• [INSTRUCTION]:
Pick out each line of the records that contains the string "right". Treat uppercase and lowercase letters as different.

• [EXTRACTED DATA]:
....................

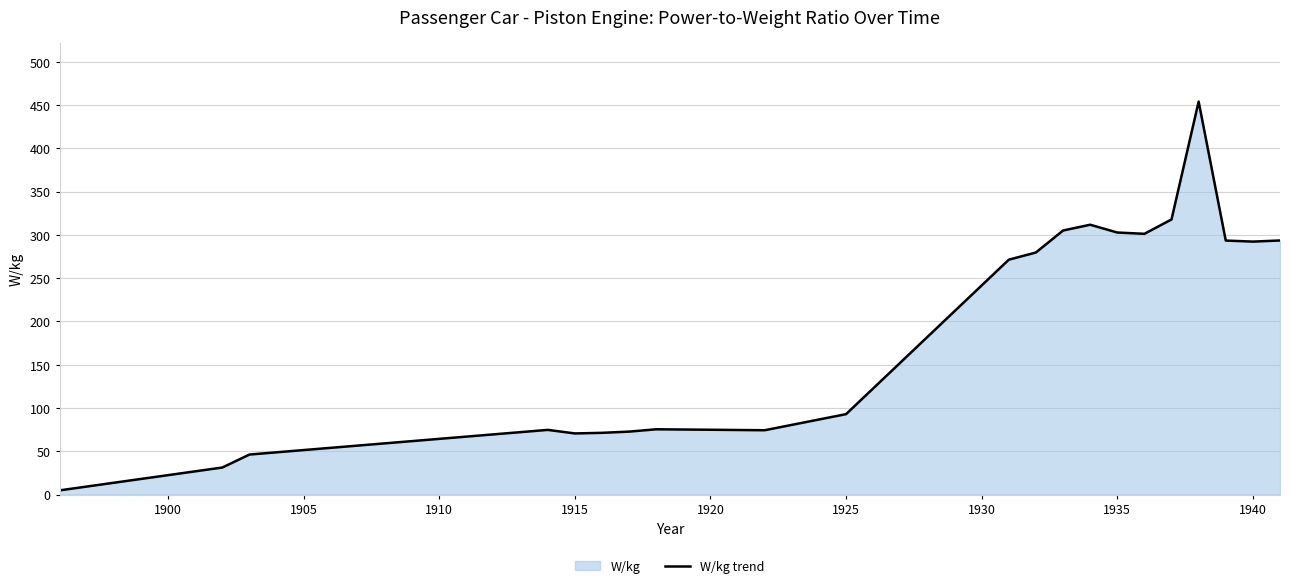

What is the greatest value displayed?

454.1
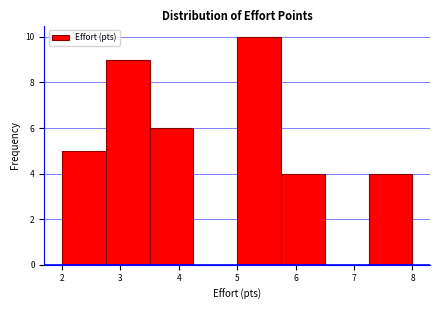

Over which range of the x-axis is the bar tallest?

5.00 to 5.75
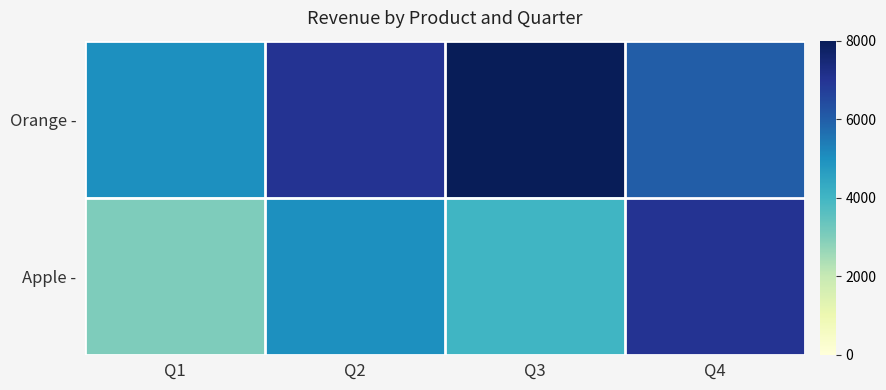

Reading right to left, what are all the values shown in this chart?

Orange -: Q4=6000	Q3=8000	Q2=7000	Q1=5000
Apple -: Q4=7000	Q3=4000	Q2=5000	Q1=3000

....................

• [TASK OUTPUT]:
Reading right to left, what are all the values shown in this chart?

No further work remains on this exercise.